Explore the Notebooks:

  1. Notebook 1: Fast RCNN finenuning on CPPE-5 dataset - This notebook guides you through the process of building a FastRCNN model using components from the trochvision package and how to put pieces together. You'll apply this model to the CPPE-5 dataset, which is a dataset to study of subordinate categorization of medical personal protective equipments. The notebook provides step-by-step instructions, code snippets, and explanations to help you grasp the concepts and apply them to your own projects. Make the most of these resources to enhance your understanding of object detection with Fast R-CNN.

Face recognition is a specialized field within computer vision that involves identifying and verifying individuals based on their facial features. It's a crucial component of biometric security systems and has a wide range of applications, from unlocking your smartphone to enhancing surveillance and access control.

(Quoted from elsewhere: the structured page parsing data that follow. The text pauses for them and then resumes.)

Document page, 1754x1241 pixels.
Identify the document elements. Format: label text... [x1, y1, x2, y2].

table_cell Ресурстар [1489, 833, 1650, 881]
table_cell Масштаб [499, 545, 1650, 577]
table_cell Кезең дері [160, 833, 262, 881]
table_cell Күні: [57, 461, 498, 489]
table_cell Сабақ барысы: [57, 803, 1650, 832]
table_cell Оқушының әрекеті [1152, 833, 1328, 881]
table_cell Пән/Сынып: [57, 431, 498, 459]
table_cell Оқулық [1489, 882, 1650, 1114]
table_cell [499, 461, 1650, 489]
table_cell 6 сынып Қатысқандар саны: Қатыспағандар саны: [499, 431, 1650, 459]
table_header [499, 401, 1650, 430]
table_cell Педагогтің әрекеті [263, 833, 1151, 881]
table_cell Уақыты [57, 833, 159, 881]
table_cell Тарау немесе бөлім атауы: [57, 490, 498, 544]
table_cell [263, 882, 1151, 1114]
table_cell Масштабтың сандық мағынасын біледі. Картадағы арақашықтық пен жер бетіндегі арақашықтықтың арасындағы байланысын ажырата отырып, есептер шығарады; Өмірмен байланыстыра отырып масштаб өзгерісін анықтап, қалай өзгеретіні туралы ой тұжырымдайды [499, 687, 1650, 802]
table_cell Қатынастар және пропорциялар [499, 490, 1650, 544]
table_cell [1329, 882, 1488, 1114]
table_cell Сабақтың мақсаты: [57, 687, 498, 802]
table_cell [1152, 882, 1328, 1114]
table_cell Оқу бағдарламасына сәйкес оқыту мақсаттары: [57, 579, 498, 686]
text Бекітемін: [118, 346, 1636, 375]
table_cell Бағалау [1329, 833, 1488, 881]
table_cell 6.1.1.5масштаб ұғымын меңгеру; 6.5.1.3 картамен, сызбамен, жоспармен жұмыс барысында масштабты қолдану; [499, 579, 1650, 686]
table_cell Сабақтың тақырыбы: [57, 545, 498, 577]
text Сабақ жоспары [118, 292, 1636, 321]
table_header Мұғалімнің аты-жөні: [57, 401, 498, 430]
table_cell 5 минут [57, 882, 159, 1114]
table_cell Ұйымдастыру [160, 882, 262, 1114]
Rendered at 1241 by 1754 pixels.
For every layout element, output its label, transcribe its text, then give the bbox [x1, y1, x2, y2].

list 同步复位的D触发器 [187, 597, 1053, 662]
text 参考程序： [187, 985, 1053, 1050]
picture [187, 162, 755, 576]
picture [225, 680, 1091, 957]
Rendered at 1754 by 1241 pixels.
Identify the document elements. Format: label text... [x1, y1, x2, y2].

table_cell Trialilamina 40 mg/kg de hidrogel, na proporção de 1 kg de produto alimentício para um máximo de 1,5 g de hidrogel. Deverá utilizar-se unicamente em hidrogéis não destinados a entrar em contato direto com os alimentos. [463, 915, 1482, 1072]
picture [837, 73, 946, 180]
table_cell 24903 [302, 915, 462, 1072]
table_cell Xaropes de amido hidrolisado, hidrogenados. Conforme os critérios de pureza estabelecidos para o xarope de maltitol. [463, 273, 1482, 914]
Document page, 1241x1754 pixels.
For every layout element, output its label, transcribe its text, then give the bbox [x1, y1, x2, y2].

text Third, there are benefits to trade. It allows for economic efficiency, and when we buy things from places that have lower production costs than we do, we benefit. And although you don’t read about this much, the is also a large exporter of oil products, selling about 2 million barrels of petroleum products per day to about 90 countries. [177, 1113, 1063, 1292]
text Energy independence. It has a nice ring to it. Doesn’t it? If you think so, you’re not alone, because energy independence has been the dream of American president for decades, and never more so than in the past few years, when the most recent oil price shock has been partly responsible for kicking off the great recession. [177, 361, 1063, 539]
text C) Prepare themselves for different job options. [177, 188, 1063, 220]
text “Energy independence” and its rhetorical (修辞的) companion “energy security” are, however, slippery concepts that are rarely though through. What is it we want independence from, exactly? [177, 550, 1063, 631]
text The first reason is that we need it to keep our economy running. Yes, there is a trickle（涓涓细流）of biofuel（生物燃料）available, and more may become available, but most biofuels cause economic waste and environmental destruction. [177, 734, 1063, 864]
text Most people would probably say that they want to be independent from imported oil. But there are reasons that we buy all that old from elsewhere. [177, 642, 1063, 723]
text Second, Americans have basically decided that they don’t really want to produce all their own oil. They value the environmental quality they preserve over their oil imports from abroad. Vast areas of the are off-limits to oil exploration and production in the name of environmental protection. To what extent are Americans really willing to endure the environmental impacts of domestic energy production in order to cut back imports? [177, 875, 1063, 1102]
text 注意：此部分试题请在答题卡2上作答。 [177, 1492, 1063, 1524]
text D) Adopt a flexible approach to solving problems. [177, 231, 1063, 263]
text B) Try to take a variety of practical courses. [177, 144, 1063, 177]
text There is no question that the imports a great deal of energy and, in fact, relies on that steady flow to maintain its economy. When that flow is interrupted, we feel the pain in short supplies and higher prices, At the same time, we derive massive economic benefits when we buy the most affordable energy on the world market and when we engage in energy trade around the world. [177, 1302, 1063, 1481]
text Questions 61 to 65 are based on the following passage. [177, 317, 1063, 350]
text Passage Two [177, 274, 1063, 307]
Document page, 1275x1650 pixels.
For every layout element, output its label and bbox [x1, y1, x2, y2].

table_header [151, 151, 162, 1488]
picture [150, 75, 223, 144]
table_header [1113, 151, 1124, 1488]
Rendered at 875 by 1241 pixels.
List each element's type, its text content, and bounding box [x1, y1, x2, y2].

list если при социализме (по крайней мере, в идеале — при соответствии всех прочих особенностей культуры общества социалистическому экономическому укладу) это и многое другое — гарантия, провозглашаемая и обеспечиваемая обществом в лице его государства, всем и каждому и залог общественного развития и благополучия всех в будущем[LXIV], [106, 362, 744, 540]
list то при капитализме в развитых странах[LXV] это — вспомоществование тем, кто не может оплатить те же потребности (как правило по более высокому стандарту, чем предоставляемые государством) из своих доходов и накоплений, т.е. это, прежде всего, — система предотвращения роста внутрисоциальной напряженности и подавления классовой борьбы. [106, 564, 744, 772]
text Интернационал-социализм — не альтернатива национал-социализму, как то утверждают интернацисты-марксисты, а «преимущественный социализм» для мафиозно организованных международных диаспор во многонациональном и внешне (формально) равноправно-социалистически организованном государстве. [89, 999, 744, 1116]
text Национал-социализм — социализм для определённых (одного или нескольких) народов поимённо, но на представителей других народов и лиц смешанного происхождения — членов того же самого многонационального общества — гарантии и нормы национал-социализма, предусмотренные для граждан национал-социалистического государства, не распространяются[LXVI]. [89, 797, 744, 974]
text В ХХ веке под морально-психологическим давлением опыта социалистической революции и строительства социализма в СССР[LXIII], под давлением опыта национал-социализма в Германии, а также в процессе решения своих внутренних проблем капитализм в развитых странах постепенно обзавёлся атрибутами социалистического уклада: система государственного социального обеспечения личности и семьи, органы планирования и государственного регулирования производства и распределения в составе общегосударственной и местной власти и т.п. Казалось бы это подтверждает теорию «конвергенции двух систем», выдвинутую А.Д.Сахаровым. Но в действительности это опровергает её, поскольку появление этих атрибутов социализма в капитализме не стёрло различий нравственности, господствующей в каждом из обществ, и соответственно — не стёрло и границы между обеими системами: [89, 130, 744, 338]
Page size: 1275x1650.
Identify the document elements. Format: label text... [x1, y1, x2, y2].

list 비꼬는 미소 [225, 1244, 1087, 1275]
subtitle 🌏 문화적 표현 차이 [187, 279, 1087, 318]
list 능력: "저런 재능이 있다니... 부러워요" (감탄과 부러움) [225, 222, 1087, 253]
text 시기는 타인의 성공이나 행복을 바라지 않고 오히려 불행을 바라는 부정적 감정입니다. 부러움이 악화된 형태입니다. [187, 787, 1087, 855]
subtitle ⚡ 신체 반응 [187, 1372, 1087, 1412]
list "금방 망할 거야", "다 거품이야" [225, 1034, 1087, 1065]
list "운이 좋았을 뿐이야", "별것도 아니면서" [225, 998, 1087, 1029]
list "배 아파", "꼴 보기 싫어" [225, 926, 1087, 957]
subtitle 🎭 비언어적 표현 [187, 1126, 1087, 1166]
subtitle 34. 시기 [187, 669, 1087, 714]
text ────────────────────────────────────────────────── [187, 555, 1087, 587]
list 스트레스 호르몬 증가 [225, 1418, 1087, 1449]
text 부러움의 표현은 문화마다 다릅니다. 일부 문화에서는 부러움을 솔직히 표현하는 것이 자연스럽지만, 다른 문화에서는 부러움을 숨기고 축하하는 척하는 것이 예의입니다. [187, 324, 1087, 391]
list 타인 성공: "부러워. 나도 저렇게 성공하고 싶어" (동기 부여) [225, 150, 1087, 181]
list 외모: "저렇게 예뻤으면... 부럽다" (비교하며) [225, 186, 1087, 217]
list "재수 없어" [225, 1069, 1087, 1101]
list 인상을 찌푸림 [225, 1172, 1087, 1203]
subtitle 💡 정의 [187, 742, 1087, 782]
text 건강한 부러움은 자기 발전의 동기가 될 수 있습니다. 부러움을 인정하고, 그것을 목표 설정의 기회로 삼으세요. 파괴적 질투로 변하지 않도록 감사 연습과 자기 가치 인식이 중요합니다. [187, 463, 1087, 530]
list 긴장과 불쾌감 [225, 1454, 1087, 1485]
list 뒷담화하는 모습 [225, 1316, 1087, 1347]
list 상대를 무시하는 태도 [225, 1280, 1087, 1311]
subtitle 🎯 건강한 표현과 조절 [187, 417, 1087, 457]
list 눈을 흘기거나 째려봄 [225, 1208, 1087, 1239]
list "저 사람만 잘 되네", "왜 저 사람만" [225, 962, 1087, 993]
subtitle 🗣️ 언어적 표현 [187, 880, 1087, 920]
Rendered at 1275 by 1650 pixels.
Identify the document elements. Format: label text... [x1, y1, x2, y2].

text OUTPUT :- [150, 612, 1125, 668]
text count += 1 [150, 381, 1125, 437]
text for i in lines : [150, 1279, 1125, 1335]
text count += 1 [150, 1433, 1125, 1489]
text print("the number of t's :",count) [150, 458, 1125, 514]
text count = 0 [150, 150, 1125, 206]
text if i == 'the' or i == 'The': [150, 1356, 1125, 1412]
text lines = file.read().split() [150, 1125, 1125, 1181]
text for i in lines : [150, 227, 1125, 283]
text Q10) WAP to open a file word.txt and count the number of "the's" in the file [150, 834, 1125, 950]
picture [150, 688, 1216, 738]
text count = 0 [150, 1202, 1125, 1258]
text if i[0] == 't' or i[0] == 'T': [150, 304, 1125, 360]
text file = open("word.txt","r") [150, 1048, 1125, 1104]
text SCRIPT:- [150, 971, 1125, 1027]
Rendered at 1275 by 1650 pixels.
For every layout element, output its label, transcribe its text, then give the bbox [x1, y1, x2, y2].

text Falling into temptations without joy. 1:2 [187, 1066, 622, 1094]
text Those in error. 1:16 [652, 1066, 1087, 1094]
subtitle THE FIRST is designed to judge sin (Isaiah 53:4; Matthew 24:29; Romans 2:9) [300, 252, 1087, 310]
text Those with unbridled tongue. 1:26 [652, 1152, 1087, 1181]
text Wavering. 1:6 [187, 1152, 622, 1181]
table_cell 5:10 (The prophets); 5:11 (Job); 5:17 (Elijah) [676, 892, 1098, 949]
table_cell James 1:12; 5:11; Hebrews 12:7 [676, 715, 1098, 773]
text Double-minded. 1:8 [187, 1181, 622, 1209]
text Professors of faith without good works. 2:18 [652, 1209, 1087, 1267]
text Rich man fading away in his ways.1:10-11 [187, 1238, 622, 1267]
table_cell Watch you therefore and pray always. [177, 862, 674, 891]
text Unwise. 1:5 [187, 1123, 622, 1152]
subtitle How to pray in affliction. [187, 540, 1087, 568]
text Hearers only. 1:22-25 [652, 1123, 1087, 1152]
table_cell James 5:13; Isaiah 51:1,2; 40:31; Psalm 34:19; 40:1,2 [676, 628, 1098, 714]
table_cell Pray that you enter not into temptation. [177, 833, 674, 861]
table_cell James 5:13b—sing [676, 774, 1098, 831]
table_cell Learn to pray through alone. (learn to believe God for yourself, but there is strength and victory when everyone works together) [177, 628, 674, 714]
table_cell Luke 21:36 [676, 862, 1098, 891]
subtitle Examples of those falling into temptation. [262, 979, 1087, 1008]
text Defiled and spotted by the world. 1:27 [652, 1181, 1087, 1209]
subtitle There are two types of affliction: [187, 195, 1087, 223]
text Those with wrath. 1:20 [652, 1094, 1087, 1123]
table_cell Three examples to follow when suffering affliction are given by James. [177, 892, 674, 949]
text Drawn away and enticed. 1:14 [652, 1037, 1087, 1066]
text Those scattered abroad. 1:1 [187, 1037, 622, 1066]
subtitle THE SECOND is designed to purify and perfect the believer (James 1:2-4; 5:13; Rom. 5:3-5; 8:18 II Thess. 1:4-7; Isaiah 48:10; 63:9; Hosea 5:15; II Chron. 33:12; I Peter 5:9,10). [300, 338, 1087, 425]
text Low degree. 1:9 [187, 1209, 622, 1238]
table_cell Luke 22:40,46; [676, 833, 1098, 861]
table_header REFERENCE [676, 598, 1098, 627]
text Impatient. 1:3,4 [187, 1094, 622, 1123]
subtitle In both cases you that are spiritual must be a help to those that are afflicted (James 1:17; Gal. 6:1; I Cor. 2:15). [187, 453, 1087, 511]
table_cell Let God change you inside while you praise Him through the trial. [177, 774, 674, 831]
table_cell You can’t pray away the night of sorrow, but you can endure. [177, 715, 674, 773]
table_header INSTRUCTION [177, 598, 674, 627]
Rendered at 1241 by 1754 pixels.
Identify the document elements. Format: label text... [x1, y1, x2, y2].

Notebook Highlights: Face Recognition with ResNet from Scratch

  • Dataset: The notebook utilizes the "Labelled Faces in the Wild" dataset, a collection of diverse labeled face images. This dataset provides a rich resource for training and evaluating your face recognition model with real-world face data.

  • Model: You'll learn how to construct a ResNet-based face recognition model from scratch. ResNet is renowned for its deep network design, making it well-suited for the complex task of recognizing faces in varying conditions.

  • Loss Functions: The notebook explains two crucial loss functions: Triplet Loss and Contrastive Loss. These functions play a pivotal role in training an effective face recognition model. Triplet Loss encourages the model to reduce the distance between embeddings of matching faces while increasing the distance between non-matching faces, and Contrastive Loss enforces a similar concept.

Explore the Notebooks:

  1. Notebook 1: Face Recognition from scratcj on Labelled Faces on the Wild - It presents two distinct implementations, one utilizing triplet loss and the other employing contrastive loss. The triplet loss method focuses on minimizing the distance between similar faces while maximizing the distance between dissimilar ones, enabling the model to learn facial features for recognition. Conversely, the contrastive loss approach aims to bring similar faces closer in feature space while pushing apart dissimilar faces. Users can leverage these implementations to train robust face recognition models from scratch. Additionally, the notebook includes a brief but essential inference code section, allowing users to apply the trained model for identifying faces in new images.

Image captioning is a captivating realm where the visual meets the textual. It's a task that bridges the gap between computer vision and natural language processing. In image captioning, the goal is to generate human-like descriptions or captions for images, allowing machines to understand and communicate the content of visual data. It's a journey into the art of storytelling through pixels.